Xavier Perez is required to roll his head back repeatedly; a movement which in a sequence might have been considered ecstatic, but extracted from that constructed context reeks of boredom. Neda Hadji-Mirzaei meanwhile has to take a moment to compose herself, as she breaks out in laughter while seemingly simulating the cowgirl position. She too is expected to loll her head back as she grinds away – again, something that might have formed part of a ‘sensual’ sequence viewers might be conned into finding titillating, but outside of that context a bland and arbitrary motion.
If my description of all this seems insufficiently titillating, I expect that is rather the point. As viewers, we are primed to think on the sleights of hand that go into the industrial consumables for them to seem ‘natural’, ‘realistic’ and, perhaps, palatable. Meanwhile, we are also primed to consider how else the creators of culture might construct other meanings we take as ‘reality’ from a fabric of lies.

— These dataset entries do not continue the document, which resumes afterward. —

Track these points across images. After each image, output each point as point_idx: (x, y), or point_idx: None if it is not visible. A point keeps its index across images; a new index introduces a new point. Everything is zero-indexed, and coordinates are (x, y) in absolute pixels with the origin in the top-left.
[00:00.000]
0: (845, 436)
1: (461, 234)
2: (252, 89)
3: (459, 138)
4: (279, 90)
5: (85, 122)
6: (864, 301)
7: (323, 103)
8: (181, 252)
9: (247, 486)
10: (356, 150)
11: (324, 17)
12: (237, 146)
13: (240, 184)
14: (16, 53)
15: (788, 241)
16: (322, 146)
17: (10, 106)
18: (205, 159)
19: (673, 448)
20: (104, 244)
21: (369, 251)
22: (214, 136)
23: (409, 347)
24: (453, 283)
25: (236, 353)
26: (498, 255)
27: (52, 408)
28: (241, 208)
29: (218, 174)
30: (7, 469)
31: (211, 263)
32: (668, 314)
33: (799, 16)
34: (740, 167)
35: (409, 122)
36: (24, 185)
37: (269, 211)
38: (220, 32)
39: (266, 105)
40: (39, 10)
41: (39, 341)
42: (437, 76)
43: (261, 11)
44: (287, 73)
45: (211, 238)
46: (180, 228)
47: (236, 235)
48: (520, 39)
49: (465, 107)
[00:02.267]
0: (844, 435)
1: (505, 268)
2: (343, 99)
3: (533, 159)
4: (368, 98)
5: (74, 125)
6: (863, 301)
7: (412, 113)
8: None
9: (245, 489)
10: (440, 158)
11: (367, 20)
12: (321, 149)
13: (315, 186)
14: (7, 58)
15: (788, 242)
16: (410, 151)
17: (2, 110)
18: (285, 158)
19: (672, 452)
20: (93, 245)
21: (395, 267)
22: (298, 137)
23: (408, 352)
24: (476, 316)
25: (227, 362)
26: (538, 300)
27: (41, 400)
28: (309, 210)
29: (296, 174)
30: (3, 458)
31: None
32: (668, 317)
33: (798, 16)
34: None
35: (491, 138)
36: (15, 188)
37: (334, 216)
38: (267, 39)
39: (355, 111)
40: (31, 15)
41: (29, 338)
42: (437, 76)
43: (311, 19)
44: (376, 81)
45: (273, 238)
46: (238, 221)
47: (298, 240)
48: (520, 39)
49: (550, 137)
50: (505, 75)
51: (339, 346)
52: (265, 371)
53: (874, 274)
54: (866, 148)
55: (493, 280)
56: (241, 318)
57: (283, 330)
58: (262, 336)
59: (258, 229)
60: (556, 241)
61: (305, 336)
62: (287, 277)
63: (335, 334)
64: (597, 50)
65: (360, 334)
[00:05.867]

For people accustomed to experimental cinema – and particularly those who see themselves as a ‘cut above’ other consumers for that reason – however, don’t start to feel safe and smug just yet.
Les Jours and his team inject a twist here; one which implies the knowing, chin-stroking cinephiles who love such ‘deconstructed’ content are often just another breed of unsuspecting consumer. Amid the repetition of the film’s title, we hear two voices. Choreographer Marie Perruchet and director Les Jours himself issue orders to the actors, but not in the way you might expect. While Les Jours plays the role of director more conventionally, limiting feedback to orders such as “Again”, Perruchet suggests that the very idea they are looking to film fragments for a traditional cinematic jigsaw is itself a ruse.

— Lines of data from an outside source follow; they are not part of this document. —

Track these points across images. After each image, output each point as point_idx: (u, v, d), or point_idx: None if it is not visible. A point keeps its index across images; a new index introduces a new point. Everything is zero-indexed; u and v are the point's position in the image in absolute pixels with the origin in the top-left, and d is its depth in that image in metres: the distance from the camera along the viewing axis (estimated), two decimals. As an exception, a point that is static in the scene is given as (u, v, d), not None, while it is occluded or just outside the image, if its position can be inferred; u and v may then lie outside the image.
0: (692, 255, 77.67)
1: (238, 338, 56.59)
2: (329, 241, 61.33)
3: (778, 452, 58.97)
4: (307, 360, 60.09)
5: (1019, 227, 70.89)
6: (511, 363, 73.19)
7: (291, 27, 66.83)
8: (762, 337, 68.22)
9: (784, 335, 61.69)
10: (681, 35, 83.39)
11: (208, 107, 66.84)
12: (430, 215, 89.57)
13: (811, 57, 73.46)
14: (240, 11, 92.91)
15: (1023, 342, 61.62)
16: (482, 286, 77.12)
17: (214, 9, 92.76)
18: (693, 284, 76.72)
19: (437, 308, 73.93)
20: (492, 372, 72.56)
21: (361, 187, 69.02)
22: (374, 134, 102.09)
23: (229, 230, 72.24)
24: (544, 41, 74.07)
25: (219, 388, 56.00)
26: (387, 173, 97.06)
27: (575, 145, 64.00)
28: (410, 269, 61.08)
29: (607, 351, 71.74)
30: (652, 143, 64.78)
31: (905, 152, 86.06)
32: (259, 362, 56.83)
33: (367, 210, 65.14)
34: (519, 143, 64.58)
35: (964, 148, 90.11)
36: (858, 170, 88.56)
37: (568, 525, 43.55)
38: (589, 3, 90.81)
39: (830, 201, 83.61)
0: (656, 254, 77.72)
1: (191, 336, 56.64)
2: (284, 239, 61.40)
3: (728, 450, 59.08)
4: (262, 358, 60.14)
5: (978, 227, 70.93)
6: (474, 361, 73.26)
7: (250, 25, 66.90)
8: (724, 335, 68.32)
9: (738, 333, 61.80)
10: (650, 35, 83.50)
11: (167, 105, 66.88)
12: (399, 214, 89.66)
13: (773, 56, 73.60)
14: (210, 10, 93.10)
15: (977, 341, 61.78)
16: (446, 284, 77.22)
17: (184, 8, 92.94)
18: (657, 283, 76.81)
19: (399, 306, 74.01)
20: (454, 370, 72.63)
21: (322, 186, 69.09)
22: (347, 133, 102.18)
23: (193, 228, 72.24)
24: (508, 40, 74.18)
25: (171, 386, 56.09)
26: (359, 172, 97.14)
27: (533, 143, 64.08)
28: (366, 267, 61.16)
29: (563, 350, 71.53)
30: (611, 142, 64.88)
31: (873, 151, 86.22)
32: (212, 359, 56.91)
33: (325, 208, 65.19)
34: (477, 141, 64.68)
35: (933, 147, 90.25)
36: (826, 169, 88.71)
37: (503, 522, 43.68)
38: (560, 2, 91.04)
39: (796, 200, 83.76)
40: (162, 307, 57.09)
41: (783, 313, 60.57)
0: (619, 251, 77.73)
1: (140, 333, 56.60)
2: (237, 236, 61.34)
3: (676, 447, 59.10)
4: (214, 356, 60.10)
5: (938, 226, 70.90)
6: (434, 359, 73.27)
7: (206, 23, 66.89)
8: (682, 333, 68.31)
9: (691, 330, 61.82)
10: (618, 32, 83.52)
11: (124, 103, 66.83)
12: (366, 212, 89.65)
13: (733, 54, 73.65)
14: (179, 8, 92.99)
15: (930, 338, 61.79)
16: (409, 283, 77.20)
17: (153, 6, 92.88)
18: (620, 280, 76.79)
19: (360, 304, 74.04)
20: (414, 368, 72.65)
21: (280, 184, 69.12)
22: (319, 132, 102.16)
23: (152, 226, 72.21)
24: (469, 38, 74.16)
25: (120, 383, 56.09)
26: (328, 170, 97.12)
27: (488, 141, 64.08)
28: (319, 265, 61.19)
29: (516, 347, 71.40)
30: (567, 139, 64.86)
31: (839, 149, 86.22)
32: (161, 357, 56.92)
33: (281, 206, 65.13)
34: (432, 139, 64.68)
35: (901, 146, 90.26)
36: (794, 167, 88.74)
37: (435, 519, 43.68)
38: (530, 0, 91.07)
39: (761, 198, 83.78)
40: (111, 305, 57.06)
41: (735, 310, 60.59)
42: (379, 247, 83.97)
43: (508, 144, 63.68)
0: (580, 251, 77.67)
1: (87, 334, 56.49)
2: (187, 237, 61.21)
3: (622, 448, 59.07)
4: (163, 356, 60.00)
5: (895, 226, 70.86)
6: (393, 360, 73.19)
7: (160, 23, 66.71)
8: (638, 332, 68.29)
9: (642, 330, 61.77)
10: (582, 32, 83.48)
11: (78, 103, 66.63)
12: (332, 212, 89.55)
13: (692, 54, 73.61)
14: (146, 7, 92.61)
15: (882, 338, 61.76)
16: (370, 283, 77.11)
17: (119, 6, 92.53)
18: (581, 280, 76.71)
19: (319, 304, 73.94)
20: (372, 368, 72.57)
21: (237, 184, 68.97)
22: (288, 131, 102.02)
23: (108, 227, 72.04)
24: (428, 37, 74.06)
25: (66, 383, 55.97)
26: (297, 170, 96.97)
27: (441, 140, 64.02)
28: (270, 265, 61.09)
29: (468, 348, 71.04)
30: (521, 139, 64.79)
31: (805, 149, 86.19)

Speaking directly to Les Jours, Perruchet notes, “My idea, Yann, was that you could shoot in very tight close ups. I don’t really care about the whole sequence.”

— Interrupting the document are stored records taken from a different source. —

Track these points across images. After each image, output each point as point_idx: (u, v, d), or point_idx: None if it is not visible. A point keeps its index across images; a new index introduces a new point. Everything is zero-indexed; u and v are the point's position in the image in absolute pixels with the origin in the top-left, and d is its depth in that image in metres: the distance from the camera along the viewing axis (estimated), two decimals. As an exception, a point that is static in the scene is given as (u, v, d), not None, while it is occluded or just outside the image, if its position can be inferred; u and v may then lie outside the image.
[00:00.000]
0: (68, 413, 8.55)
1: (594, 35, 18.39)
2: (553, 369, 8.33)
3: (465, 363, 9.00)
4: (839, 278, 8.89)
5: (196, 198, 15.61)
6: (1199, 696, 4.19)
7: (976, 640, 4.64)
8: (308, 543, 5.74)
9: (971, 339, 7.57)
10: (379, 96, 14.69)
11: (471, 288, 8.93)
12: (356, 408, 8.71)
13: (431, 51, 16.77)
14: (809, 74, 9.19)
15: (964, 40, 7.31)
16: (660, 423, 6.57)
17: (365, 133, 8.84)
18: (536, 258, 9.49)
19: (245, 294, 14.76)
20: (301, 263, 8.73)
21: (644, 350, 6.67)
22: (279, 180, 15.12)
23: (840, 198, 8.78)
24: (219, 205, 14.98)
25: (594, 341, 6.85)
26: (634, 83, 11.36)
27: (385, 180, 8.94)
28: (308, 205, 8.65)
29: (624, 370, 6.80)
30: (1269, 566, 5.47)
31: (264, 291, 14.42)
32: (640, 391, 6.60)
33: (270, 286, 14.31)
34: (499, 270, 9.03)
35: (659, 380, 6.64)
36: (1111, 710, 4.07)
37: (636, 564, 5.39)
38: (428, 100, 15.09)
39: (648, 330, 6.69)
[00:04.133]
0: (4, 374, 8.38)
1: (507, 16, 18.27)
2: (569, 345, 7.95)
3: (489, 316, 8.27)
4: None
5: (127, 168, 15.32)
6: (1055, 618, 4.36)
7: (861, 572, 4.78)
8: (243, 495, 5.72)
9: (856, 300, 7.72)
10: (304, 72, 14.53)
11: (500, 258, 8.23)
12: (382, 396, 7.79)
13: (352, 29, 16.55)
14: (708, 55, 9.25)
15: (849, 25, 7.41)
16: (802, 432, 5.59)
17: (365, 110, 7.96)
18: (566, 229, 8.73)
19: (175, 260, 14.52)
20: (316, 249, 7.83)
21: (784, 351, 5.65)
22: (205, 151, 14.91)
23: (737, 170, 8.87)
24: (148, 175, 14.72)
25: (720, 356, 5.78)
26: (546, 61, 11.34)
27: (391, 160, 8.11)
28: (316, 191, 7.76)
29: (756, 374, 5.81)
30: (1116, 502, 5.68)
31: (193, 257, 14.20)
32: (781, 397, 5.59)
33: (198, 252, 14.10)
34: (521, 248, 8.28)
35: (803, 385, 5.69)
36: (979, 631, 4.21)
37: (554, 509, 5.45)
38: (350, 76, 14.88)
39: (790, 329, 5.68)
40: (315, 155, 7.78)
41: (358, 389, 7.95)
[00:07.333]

She goes on to note the importance is to create standalone moments of “sensuality” or “femininity” from the two actors – but as noted, she is not considering some holistic bigger picture. The idea that there is a bigger picture at all may itself be part of a construct. In that case, we are not only being shown layer-upon-layer of fiction. Yes, filmmakers use tricks to tell us conventional stories which in hindsight some of us like to sneer at – how could the masses possibly fall for that – but artists who are supposedly ‘exposing’ that process can also go to lengths to construct their own fabricated ‘truths’; truths which we supposedly discerning consumers buy into hook, line and sinker.
Of course, whether any of this is actually part of the film’s motivation is impossible to say. That’s the rub with experimental cinema – it is so rarely overt what the director hoped to say, and usually it is that way on purpose. If my assessment is remotely accurate, of course, a film doing that can in itself be trapped within the cultural churn it is satirising. It is still a collection of disparate images which, when drawn together, create a whole that is more than the sum of its parts.
If we simply read that as “everyone else is a rube, and I am above them for seeing through the films which see through other films,” then we are part of just another level of deception. If, however, this film prompts us to reflect on our own manner of cultural consumption, and think about the times our desire to be a cut above other consumers saw us too quickly declare something as genius – the times we were the rubes – then RÉPÉTITIONS has achieved something quite powerful.
While this film is unapologetically niche, it broadly justifies that particular tag. RÉPÉTITIONS is a film for filmmakers and avant-garde aficionados – but it is delivered in a way that should prompt its viewers to reflect on their own lives and behaviours. Afterwards, it demands introspection on how we construct and consume meaning in our own lives – and the way even those who feel they know better can themselves be manipulated.